▸ **Texte étudié**:
--------------------
Ainsi, le schéma de 98 souligne que

se dessine une nouvelle professionnalité enseignante, plus riche, associant un haut niveau de connaissances académiques, une compétence affirmée à la gestion de situations multiples et complexes, intégrant capacités didactiques, gestion de l’hétérogénéité, nouvelles technologies de l’information et de la communication, travail au sein d’équipes pédagogiques, prise en compte de la complexité et de l’incertitude, réflexion éthique et sens des valeurs

SPN98, p 38

Le développement des compétences (même si le terme n’est utilisé qu’au singulier[13]), dans un lien assez timide avec l’Université (qui semble réduit à « Renforcer les liaisons entre enseignement technique agricole et enseignement supérieur » (SPN98, p. 39)), s’inscrit dans la logique des politiques de professionnalisation. Il s’agira d’ailleurs, rapidement, de mettre à niveau les enseignants en poste : « la formation continue des enseignants revêt un caractère de particulière nécessité qui doit être reconnu par l’allocation des moyens indispensables à son bon fonctionnement » (SPN98, p 38).
--------------------
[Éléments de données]
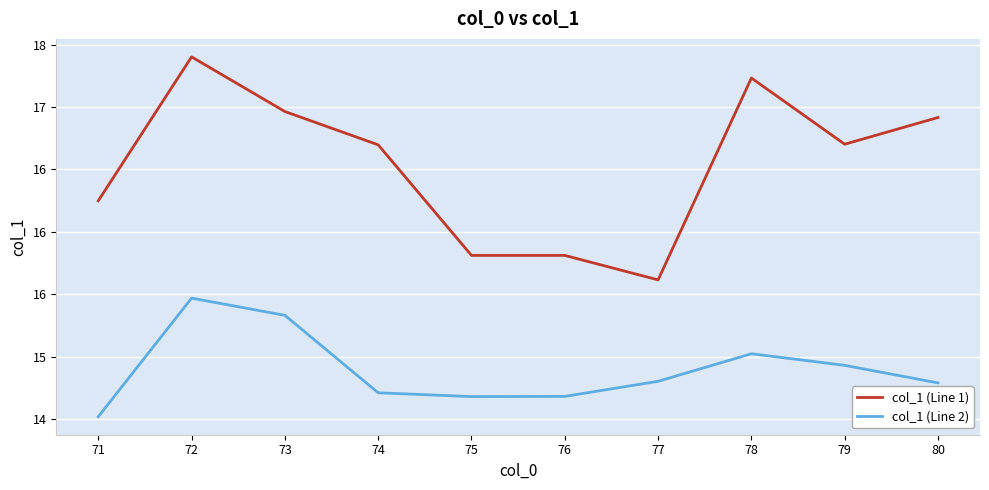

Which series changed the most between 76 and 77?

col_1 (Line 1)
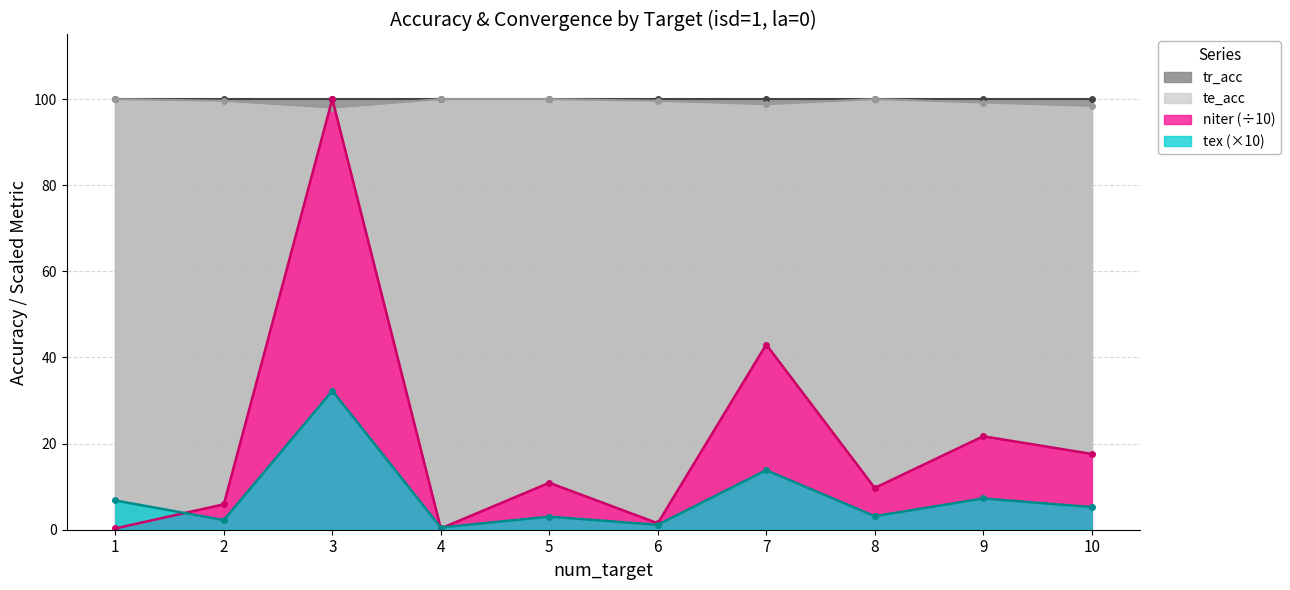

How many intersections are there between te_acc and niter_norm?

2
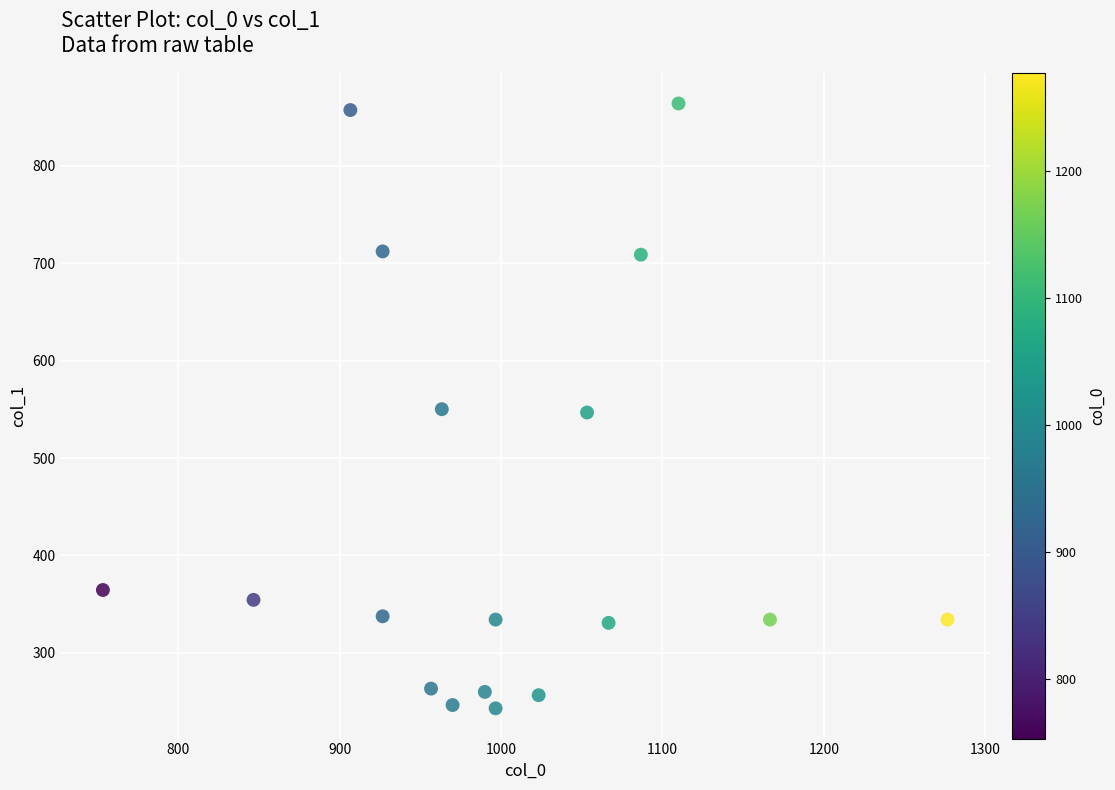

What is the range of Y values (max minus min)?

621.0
--------------------
▸ **Liste des tâches**:
1 - D'après le texte étudié, quelle formation revêt un caractère de particulière nécessité ?
2 - Recopiez le passage du texte étudié qui va de « Le développement des » jusqu'à « (SPN98, p 38). » inclus.
Les enregistrements n'ont aucun lien avec le texte étudié.

▸ **Réponses par tâche**:
1 - La formation continue des enseignants.

2 -
Le développement des compétences (même si le terme n’est utilisé qu’au singulier[13]), dans un lien assez timide avec l’Université (qui semble réduit à « Renforcer les liaisons entre enseignement technique agricole et enseignement supérieur » (SPN98, p. 39)), s’inscrit dans la logique des politiques de professionnalisation. Il s’agira d’ailleurs, rapidement, de mettre à niveau les enseignants en poste : « la formation continue des enseignants revêt un caractère de particulière nécessité qui doit être reconnu par l’allocation des moyens indispensables à son bon fonctionnement » (SPN98, p 38).